## QUOTED PASSAGE
+ + + + + + +

Nov 1, 2022 - Politics

NC GOP's power hinges on under-the-radar court races

Photo illustration of Sam Ervin, Trey Allen, Lucy Inman, and Richard Dietz.

From left to right: Sam Ervin, Trey Allen, Lucy Inman, and Richard Dietz. Photo illustration: Axios Visuals. Photos: Ervin, Allen, Inman and Dietz campaigns.

The success of the Republican-led General Assembly’s agenda in the coming years hinges in part on two lesser-known races for North Carolina's Supreme Court.

Why it matters: The majority party on the court will decide the fate of gerrymandering challenges, funding in K-12 education, guns, abortion and other cases that come before it.

  • State supreme courts are now "being asked to make some of the most difficult decisions they've been asked to make in my lifetime," Lucy Inman, a judge on the state’s Court of Appeals and a candidate for a seat on the state Supreme Court, said in a recent candidate forum.

Driving the news: The two parties will have spent millions on advertising in the races by Election Day in an attempt to win a majority on the court.

  • Democrats now hold a 4-3 majority. Republicans need to win just one of these races to flip it.

What’s happening: Two seats are on the ballot: one held by incumbent associate justice Sam Ervin IV, who faces Republican challenger Trey Allen; and an open seat that Republican Richard Dietz and Inman, a Democrat, are vying for.

The big picture: North Carolina, which only recently made court races partisan with a 2016 law, would effectively become a red state if Republicans succeed in taking a majority on the court and a supermajority in the state legislature.

Yes, but: All four candidates have emphasized that they will make decisions independent of their party. They say they aim to restore the public's faith in the courts, as it's become increasingly polarized in recent years.

  • "The public perception of the courts has become very political, and we need to fix it," Dietz said at the candidate forum.
  • Inman tells Axios that the partisan labels invite investment from political parties who believe judges will toe a line based on their ideology.

Judges should hear everyone fairly and make decisions based on the facts and applicable law, Ervin says, not political ideology.

  • “I think it's inevitably going to cause voters to look at judges as if they were simply party politicians under a different rubric,” Ervin says. “And when you have that kind of thing happen, then people begin to lose confidence in the fairness and impartiality of the system.”

State of play: This year's political environment isn't looking great for Democrats.

  • Any red wave would likely affect lower profile races, too, including supreme court races. The farther down voters get on their ballot, the more they tend to vote with the party they chose at the top of the ticket.
  • North Carolina Democratic Party chairperson Bobbie Richardson told Axios that Democrats have started a year-round advocacy program around down ballot races, and held events with Ervin and Inman. The party is looking to stop what it sees as conservative justices that are taking over the courts.

+ + + + + + +

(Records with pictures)
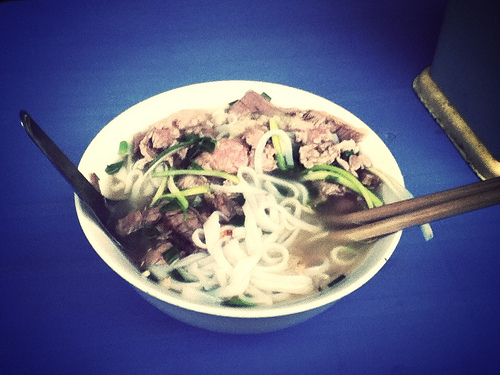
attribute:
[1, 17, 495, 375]
table — blue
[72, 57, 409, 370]
bowl — white, full, round, shiny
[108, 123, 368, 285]
noodles — clear, white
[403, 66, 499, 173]
object — white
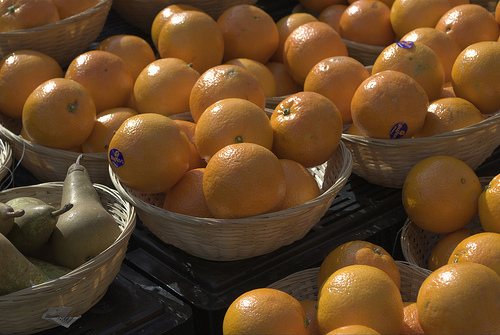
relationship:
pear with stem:
[46, 159, 128, 273] [73, 149, 89, 162]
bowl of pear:
[0, 177, 138, 333] [47, 149, 127, 268]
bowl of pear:
[0, 177, 138, 333] [0, 188, 74, 252]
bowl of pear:
[0, 177, 138, 333] [0, 224, 60, 295]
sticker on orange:
[382, 118, 410, 142] [347, 68, 430, 141]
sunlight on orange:
[144, 63, 165, 78] [128, 56, 206, 117]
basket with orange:
[103, 109, 360, 266] [196, 136, 287, 221]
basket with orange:
[103, 109, 360, 266] [108, 110, 195, 200]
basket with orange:
[103, 109, 360, 266] [268, 85, 347, 172]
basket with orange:
[103, 109, 360, 266] [187, 61, 271, 122]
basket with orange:
[103, 109, 360, 266] [188, 93, 280, 157]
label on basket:
[44, 306, 91, 333] [1, 178, 139, 333]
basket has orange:
[103, 109, 360, 266] [196, 141, 296, 221]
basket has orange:
[103, 109, 360, 266] [108, 110, 195, 200]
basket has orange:
[103, 109, 360, 266] [268, 85, 347, 172]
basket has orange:
[103, 109, 360, 266] [188, 93, 275, 167]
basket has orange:
[103, 109, 360, 266] [187, 61, 271, 122]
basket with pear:
[1, 178, 139, 333] [47, 149, 127, 268]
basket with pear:
[1, 178, 139, 333] [2, 192, 73, 255]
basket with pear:
[1, 178, 139, 333] [1, 229, 60, 299]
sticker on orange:
[105, 146, 130, 172] [108, 110, 195, 200]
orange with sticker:
[347, 68, 430, 141] [385, 120, 412, 140]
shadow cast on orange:
[315, 237, 362, 286] [220, 284, 313, 333]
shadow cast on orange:
[315, 237, 362, 286] [315, 261, 407, 332]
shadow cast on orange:
[315, 237, 362, 286] [312, 231, 410, 299]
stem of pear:
[50, 201, 72, 217] [2, 192, 73, 255]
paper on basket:
[37, 302, 84, 332] [1, 178, 139, 333]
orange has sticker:
[102, 109, 196, 196] [105, 146, 130, 172]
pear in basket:
[46, 153, 124, 272] [1, 178, 139, 333]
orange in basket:
[107, 112, 190, 195] [108, 157, 357, 260]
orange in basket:
[107, 112, 190, 195] [340, 119, 484, 203]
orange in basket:
[107, 112, 190, 195] [2, 122, 117, 188]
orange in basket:
[107, 112, 190, 195] [108, 133, 357, 263]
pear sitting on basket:
[46, 153, 124, 272] [103, 109, 360, 266]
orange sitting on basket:
[107, 112, 190, 195] [103, 109, 360, 266]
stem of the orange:
[66, 99, 78, 114] [23, 78, 94, 144]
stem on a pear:
[47, 200, 72, 224] [0, 191, 77, 257]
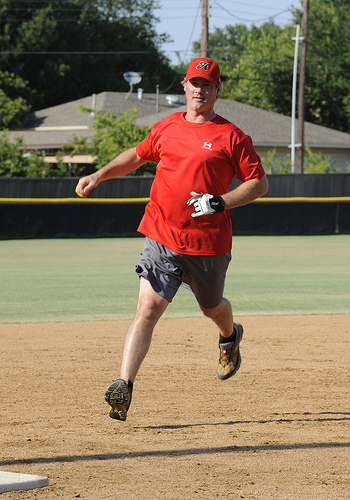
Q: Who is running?
A: A man.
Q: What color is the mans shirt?
A: Red.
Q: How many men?
A: 1.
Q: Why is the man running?
A: Playing.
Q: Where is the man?
A: The field.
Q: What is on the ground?
A: Dirt.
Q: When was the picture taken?
A: Daytime.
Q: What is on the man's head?
A: A hat.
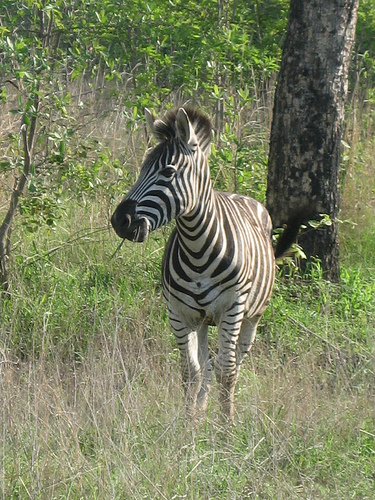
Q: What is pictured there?
A: Zebra.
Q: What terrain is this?
A: Grassland.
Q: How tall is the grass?
A: Very tall.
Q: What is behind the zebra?
A: Tree.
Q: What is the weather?
A: Fair.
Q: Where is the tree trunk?
A: Behind zebra.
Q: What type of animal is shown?
A: Zebra.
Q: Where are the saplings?
A: Behind zebra.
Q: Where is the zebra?
A: Grass field.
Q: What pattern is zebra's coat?
A: Striped.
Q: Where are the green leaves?
A: On trees.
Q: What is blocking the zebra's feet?
A: Grass.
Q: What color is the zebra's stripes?
A: Black.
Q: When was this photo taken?
A: During the day.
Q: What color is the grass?
A: Brown.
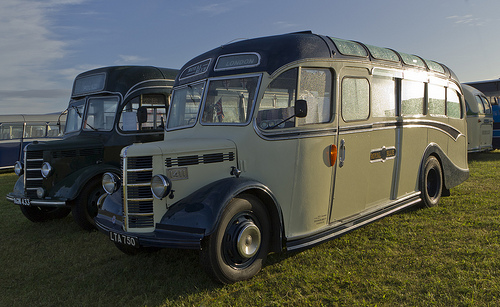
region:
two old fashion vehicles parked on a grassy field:
[4, 27, 471, 282]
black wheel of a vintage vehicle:
[207, 193, 283, 281]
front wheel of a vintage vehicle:
[209, 192, 274, 279]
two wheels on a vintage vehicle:
[202, 155, 462, 283]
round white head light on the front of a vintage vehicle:
[147, 172, 169, 198]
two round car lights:
[100, 166, 175, 198]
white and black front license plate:
[104, 230, 139, 245]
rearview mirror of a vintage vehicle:
[263, 97, 309, 124]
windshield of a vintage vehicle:
[160, 68, 267, 131]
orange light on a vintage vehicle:
[324, 142, 339, 167]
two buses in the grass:
[25, 12, 488, 276]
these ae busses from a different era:
[32, 30, 484, 273]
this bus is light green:
[146, 56, 498, 253]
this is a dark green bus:
[5, 65, 164, 225]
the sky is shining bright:
[8, 6, 498, 89]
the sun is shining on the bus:
[167, 41, 485, 292]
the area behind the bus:
[5, 96, 68, 139]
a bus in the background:
[455, 62, 495, 167]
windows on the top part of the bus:
[43, 42, 279, 102]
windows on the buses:
[123, 71, 482, 128]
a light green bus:
[90, 31, 468, 279]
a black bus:
[8, 62, 184, 229]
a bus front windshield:
[205, 78, 258, 125]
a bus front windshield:
[167, 81, 204, 130]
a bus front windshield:
[83, 95, 118, 133]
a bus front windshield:
[61, 99, 83, 135]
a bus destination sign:
[215, 52, 259, 69]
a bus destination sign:
[180, 54, 210, 78]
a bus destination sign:
[71, 70, 105, 95]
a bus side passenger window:
[340, 75, 367, 120]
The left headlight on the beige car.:
[96, 175, 119, 189]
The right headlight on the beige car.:
[147, 163, 175, 203]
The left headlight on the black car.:
[12, 155, 29, 187]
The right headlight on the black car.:
[34, 159, 54, 176]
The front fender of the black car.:
[4, 182, 63, 212]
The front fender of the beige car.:
[90, 209, 205, 260]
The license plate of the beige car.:
[108, 223, 140, 249]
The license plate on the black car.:
[11, 194, 28, 205]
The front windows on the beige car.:
[170, 81, 261, 130]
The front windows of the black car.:
[69, 96, 126, 124]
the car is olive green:
[95, 29, 465, 280]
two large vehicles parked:
[6, 32, 466, 273]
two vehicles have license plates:
[12, 198, 141, 246]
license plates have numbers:
[12, 196, 139, 246]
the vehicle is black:
[8, 65, 184, 227]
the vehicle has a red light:
[326, 143, 337, 165]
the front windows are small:
[169, 74, 261, 131]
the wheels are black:
[206, 154, 442, 289]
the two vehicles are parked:
[10, 33, 468, 278]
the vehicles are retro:
[12, 34, 468, 271]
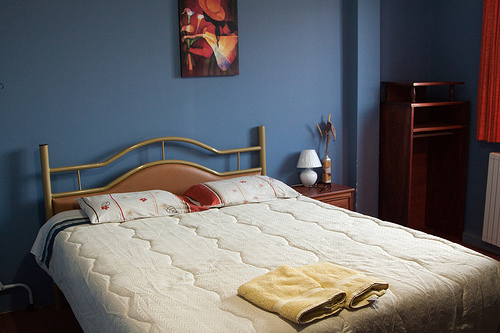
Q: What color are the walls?
A: Blue.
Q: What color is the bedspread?
A: White.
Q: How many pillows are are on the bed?
A: 2.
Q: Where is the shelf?
A: Corner.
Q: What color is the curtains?
A: Orange.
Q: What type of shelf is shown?
A: Wooden.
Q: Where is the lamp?
A: Beside the bed.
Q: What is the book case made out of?
A: Wood.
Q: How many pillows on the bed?
A: Two.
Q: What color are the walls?
A: Blue.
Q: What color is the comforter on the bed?
A: White.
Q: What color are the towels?
A: Yellow.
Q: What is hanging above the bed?
A: Painting.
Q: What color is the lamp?
A: White.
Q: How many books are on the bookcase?
A: 0.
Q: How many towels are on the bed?
A: 2.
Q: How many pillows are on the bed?
A: 2.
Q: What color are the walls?
A: Blue.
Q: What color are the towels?
A: Cream.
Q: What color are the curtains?
A: Orange.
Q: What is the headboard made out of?
A: Metal.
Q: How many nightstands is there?
A: 1.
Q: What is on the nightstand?
A: A lamp and a vase.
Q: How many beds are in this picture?
A: One.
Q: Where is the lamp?
A: Beside the bed.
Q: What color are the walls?
A: Blue.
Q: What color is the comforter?
A: White.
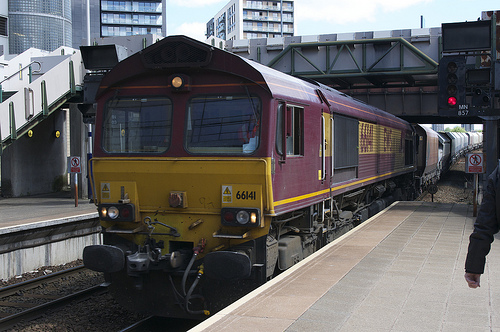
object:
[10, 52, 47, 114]
strairs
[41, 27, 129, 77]
walkway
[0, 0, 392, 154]
building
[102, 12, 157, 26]
window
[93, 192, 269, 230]
headlights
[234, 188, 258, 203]
numbers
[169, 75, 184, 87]
light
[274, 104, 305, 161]
window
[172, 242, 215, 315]
cords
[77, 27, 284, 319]
front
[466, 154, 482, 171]
street sign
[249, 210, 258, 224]
light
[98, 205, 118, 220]
light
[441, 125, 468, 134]
tree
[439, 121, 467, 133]
leaves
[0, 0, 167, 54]
building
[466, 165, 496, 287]
sleeve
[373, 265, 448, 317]
stone tiles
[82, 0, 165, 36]
windows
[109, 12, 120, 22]
window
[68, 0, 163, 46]
building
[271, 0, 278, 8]
window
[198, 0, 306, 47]
building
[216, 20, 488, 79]
walkway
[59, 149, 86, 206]
sign post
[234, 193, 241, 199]
number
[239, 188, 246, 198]
number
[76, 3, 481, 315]
train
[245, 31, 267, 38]
window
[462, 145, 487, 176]
warning sign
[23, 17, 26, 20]
window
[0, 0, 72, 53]
building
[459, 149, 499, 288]
person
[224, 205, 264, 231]
headlight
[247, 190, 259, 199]
4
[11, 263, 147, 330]
track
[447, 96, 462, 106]
light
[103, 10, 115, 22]
window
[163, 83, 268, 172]
windshield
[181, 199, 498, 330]
train platform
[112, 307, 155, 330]
train track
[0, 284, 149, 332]
train track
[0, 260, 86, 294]
train track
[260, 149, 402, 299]
broadsection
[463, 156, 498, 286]
arm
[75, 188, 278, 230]
light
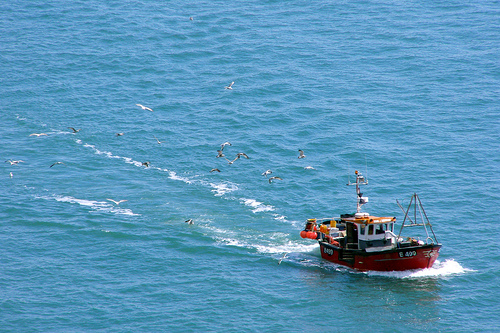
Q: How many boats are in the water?
A: One.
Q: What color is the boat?
A: Red.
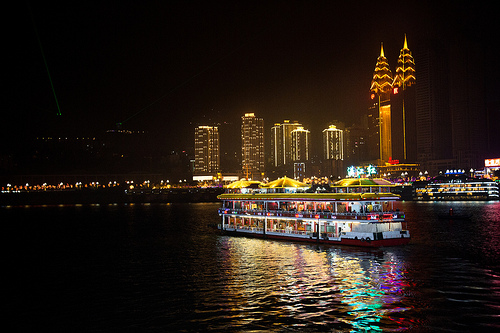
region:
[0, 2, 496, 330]
the scene takes place outdoors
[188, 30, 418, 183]
the buildings are lit up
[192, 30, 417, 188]
the buildings are tall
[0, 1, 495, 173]
the sky is dark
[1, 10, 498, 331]
it is night time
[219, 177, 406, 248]
the boat is on the water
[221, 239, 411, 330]
the water has a reflection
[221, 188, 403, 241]
people are on the boat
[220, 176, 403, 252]
the boat is lit up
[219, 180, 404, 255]
the boat is large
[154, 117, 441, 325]
Boat on the water.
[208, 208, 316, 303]
Light on the water.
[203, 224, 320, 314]
Lights reflected on the water.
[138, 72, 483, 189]
Buildings in the background.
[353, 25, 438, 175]
Tall buildings with lights.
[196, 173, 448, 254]
People on the boats.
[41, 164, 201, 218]
Lights on the dock.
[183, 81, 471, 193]
Shorter buildings in the background.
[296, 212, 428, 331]
Colorful lights on the water.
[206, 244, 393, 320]
Ripples in the waves.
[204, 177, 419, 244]
boat on water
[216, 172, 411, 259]
boat with neon lights in water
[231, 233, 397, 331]
neon lights reflecting off water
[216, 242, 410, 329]
reflection of neon lights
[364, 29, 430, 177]
building surrounded by light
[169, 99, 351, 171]
lit buildings across the bay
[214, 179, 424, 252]
party boat floating down river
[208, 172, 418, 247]
passengers on boat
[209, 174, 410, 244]
multi-colored lights on boat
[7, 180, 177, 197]
lights in the distance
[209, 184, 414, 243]
a tourist boat in the ocean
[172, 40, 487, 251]
tourist boat in front a city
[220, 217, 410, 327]
reflection of tourist boat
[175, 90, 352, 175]
big buildings in a city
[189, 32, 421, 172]
two skyscraper near tall buildings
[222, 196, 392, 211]
people inside tourist boat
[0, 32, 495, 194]
lights in a city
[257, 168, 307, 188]
a yellow umbrella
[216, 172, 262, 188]
a yellow umbrella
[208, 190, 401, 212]
roof of boat is yellow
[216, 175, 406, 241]
a cruise ship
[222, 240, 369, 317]
a reflection of light on the water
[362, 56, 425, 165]
a tall building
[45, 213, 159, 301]
the water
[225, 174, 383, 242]
lights on the cruise ship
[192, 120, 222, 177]
a building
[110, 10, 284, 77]
the sky is dark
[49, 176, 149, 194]
lights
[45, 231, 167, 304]
the water is dark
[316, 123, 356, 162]
a building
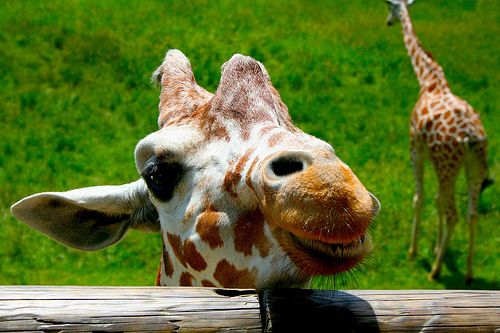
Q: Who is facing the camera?
A: The giraffe.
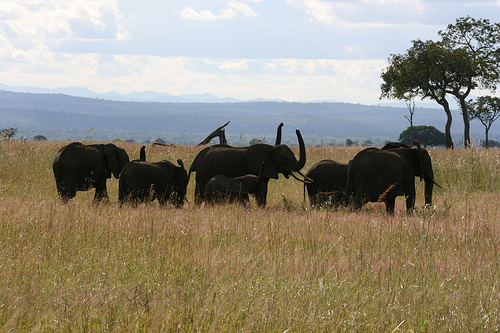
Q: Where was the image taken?
A: It was taken at the plain.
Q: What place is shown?
A: It is a plain.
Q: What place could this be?
A: It is a plain.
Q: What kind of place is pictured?
A: It is a plain.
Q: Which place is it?
A: It is a plain.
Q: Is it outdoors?
A: Yes, it is outdoors.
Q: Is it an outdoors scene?
A: Yes, it is outdoors.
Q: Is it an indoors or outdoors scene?
A: It is outdoors.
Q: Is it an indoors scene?
A: No, it is outdoors.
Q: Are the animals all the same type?
A: Yes, all the animals are elephants.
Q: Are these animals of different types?
A: No, all the animals are elephants.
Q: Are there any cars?
A: No, there are no cars.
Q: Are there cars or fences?
A: No, there are no cars or fences.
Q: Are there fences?
A: No, there are no fences.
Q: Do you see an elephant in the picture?
A: Yes, there is an elephant.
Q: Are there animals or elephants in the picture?
A: Yes, there is an elephant.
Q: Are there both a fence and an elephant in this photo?
A: No, there is an elephant but no fences.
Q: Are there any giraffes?
A: No, there are no giraffes.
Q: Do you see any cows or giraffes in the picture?
A: No, there are no giraffes or cows.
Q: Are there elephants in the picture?
A: Yes, there is an elephant.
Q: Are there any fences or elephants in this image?
A: Yes, there is an elephant.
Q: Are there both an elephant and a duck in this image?
A: No, there is an elephant but no ducks.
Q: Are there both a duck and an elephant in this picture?
A: No, there is an elephant but no ducks.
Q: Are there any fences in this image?
A: No, there are no fences.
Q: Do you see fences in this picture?
A: No, there are no fences.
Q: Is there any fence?
A: No, there are no fences.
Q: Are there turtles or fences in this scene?
A: No, there are no fences or turtles.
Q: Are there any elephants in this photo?
A: Yes, there is an elephant.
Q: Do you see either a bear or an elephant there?
A: Yes, there is an elephant.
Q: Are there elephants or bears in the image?
A: Yes, there is an elephant.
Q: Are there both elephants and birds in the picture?
A: No, there is an elephant but no birds.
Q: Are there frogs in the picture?
A: No, there are no frogs.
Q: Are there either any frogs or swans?
A: No, there are no frogs or swans.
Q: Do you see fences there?
A: No, there are no fences.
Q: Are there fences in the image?
A: No, there are no fences.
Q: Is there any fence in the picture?
A: No, there are no fences.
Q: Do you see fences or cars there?
A: No, there are no fences or cars.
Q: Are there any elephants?
A: Yes, there is an elephant.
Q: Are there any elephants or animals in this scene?
A: Yes, there is an elephant.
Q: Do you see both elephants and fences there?
A: No, there is an elephant but no fences.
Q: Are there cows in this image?
A: No, there are no cows.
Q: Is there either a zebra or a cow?
A: No, there are no cows or zebras.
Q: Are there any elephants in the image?
A: Yes, there is an elephant.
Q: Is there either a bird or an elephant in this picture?
A: Yes, there is an elephant.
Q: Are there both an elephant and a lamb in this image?
A: No, there is an elephant but no lambs.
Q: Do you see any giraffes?
A: No, there are no giraffes.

+ + + + + + +

## EXERCISE
Render this sentence from the North Carolina Supreme Court races article in Spanish: "The farther down voters get on their ballot, the more they tend to vote with the party they chose at the top of the ticket." These records come from a separate source.

## SOLUTION
Cuanto más abajo llegan los votantes en su boleta, más tienden a votar por el partido que eligieron en la parte superior de la boleta.